What You Should Know About the Roller Coaster Economy After July’s Surprising Jobs Numbers
The current U.S. economy continues to be unpredictable, and that trend was reflected in July’s job number, which took everyone by surprise. Despite all signs that July would be a modest month for job creation, which has anticipated nearly all the recent labor surprises from the Bureau of Labor Statistics—no one told U.S. businesses, which exceeded all expectations by adding 528,000 jobs last month. Still it may not be a surprise to see the July employment figure revised downward in the coming months.
Here is what we know so far as we continue to dive into the data in the coming weeks:
- Are we at full employment? Simply put, there are just not enough people to fill job vacancies. Plus, changing workforce demographics—not the pandemic—continue to fuel the shortage of people.
- Unemployment and overtime. It is very possible we end up slipping into a “job-full” recession, which would be the first of its kind, as the unemployment rate dipped slightly to 3.5%. However, as demand for services slows, we expect people to work less overtime and take on fewer shifts. Only then would we expect to see more widespread layoffs. Right now, there are so many more jobs available than there are people to take them that any drop in demand is alleviating the intense pressure on short-staffed teams rather than increasing the risk of a layoff.
- Staffing corrections may continue in some sectors. Some industries, such as technology and finance, may continue to announce layoffs or take action to slow down the rate at which they are filling open positions in anticipation of slower times.
- Widespread layoffs are not anticipated.

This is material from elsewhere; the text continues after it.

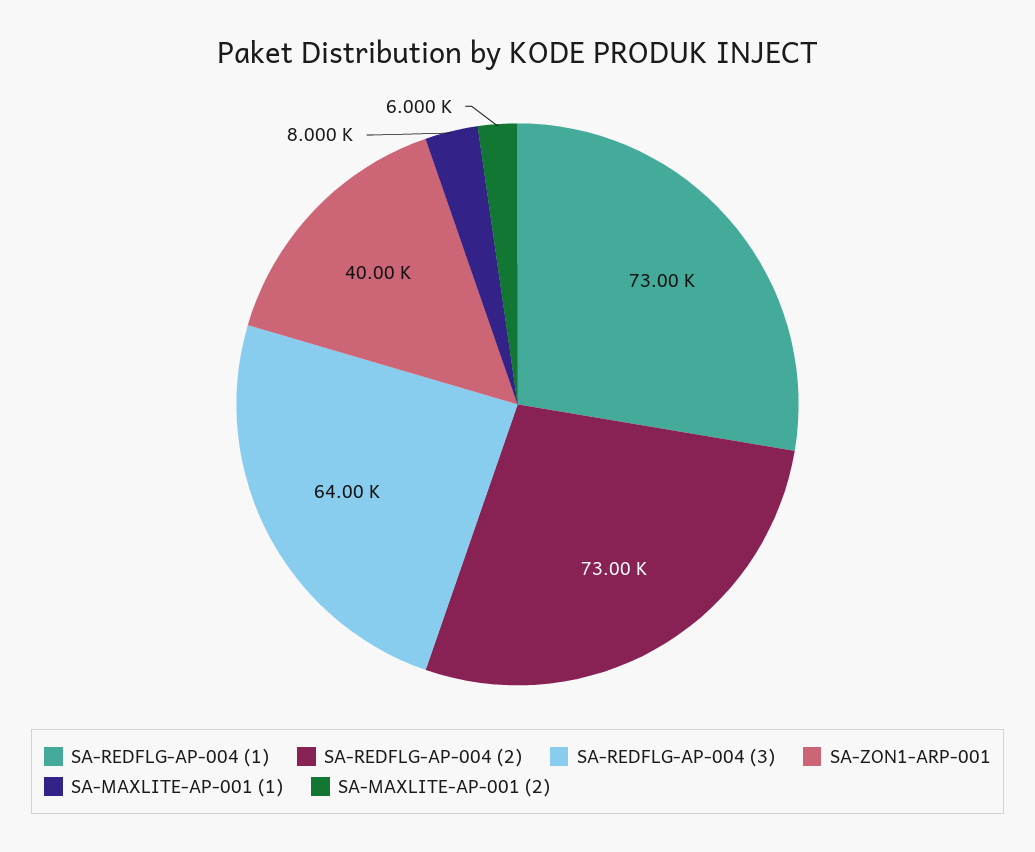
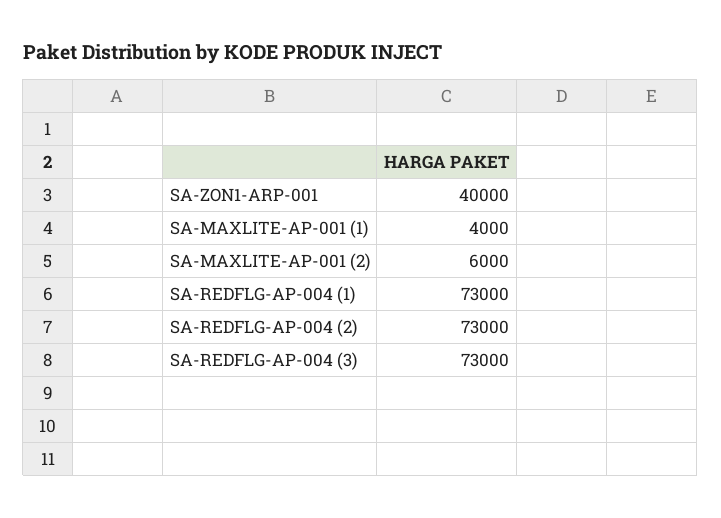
SA-REDFLG-AP-004 (3): 64000 -> 73000
SA-MAXLITE-AP-001 (1): 8000 -> 4000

While we continue to monitor this, we do not anticipate layoffs, except for specific industries like the aforementioned sectors.
Strong job creation combined with signs of a traditional recession (like declining GDP) reinforce the unprecedented economic environment that we are in today. As NPR reported following the release of the jobs report, “the strength of the job market is in contrast with other economic indicators.” CNBC echoed this sentiment, looking at more than 70 years of economic data to show the unusual state of the economy.